The subtractive process of color formation is customarily employed in multi-colored photographic elements. The resulting yellow, magenta, and cyan image dyes are formed in silver halide layers that are sensitive to blue, green, and red radiation, respectively. It is known in the photographic art that these color images are customarily obtained by a coupling reaction between an oxidized aromatic primary amine developer and appropriate color-forming dye image forming color couplers.
A typical silver halide color photographic element contains multiple layers of light-sensitive photographic silver halide emulsions that are sensitized to the appropriate actinic radiation. For example, the appropriate yellow, magenta, and cyan dye images are generally provided in the photographic element as separate blue light sensitive, green light sensitive, and red light sensitive color records comprising the appropriate dye image forming color couplers. Non-light sensitive interlayers are commonly incorporated between adjacent color records in order to reduce color contamination between color records.
Thus, typically, there is a gelatin-containing interlayer between the blue light sensitive color record and the green light sensitive color record, and then another gelatin-containing interlayer between the green light sensitive color record and the red light sensitive color record.
While there has been extensive research relating to the various dye image forming color couplers and other components of the silver halide emulsion layers, there have been only modest efforts to optimize the interlayers for various properties. Typically, the interlayers contain one or more hydrophilic colloids (such as a gelatin), a hardener, and sometimes a non-volatile coupler solvent such as dibutyl phthalate or diunadecyl phthalate, UV absorbers, and oxidized developing agent scavengers such as ballasted hydroquinone or aminophenols as described for example in U.S. Pat. No. 5,962,210 (Hahm et al.).

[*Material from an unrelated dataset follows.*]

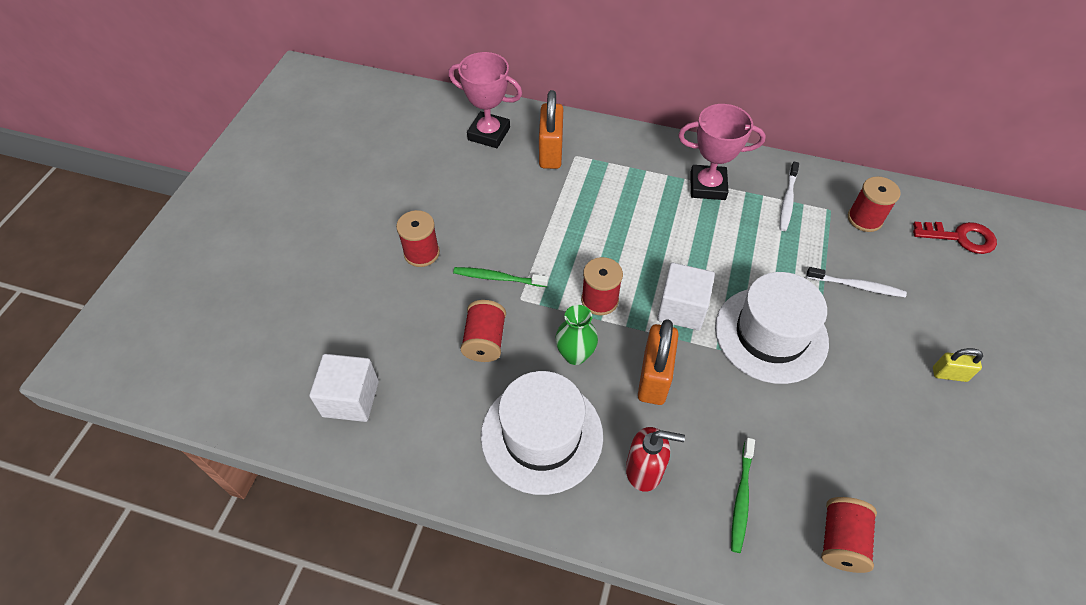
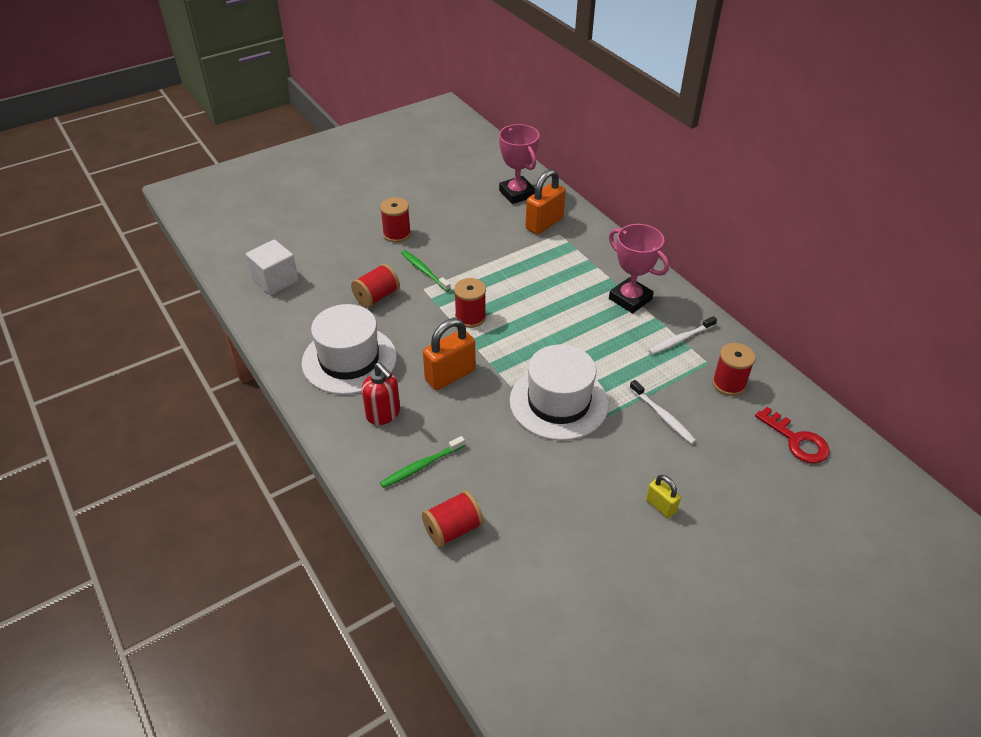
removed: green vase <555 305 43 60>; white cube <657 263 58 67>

Latex polymers have been incorporated into photographic elements for various purposes. For example, they have been incorporated into light sensitive silver halide emulsion layers, topmost non-light sensitive overcoat layers, and in backside (non-imaging) layers, of black-and-white and color photographic elements.
U.S. Pat. No. 5,310,639 (Lushington et al.) describes the use of low glass transition temperature polymers in non-light sensitive stress absorbing layers in color negative photographic films to reduce pressure fog while maintaining scratch resistance.
Color silver halide photographic papers or reflective prints have been commonly put into wedding and family albums and on walls and desks for generations. As the industry has wrestled with shrinking volumes and uses of traditional photographic prints, it has found new ways to display and store photographic color prints. One of those ways is what is known as “photobooks” in which one or more reflective color photographs or “prints” are bound and displayed in book form with each image typically covering opposing pages of the photobook. When the photobook is opened, it lies flat with a crease down the middle of the color image.
This crease or fold in the image does not generally create a problem in low density regions of an image, but in the high density (neutral) regions such as gray, black, and dark brown regions of the image, containing significant amount of cyan dye formation, it has been observed that the crease or fold line can show an unwanted cyan-color line. This line can vary in intensity depending upon the method of folding or creasing and the color and density of the image in the fold or crease line. This is an objection or “flaw” in otherwise high quality color photographic prints spread across the two open pages of a photobook.
It is believed that this problem is caused from the force of creasing, folding, and photobook making, which interacts with the series of light-sensitive layers in the color photographic element forming the color print. In particular, it is believed that the fold or crease causes air voids in the cyan dye-containing layer (formed from a red light sensitive silver halide emulsion layer). Once these air voids are formed, light can be reflected back so that the light does not penetrate lower into the photographic print layers to provide accurate color rendition from the combination of magenta, yellow, and cyan dyes in the combination of color dye layers. Because the cyan dye-containing layers are the topmost dye layers in the color photographic prints, the human eye observes only a cyan “defect” in the fold or crease where magenta or yellow dyes are formed in high concentration.
Thus, there is a need to solve this problem in reflective color photographic elements (color prints) so that the color prints can be readily folded or creased with reduced occurrence of the unwanted cyan line defect being seen in the fold or crease line. Solving this problem would make photobooks more attractive to consumers.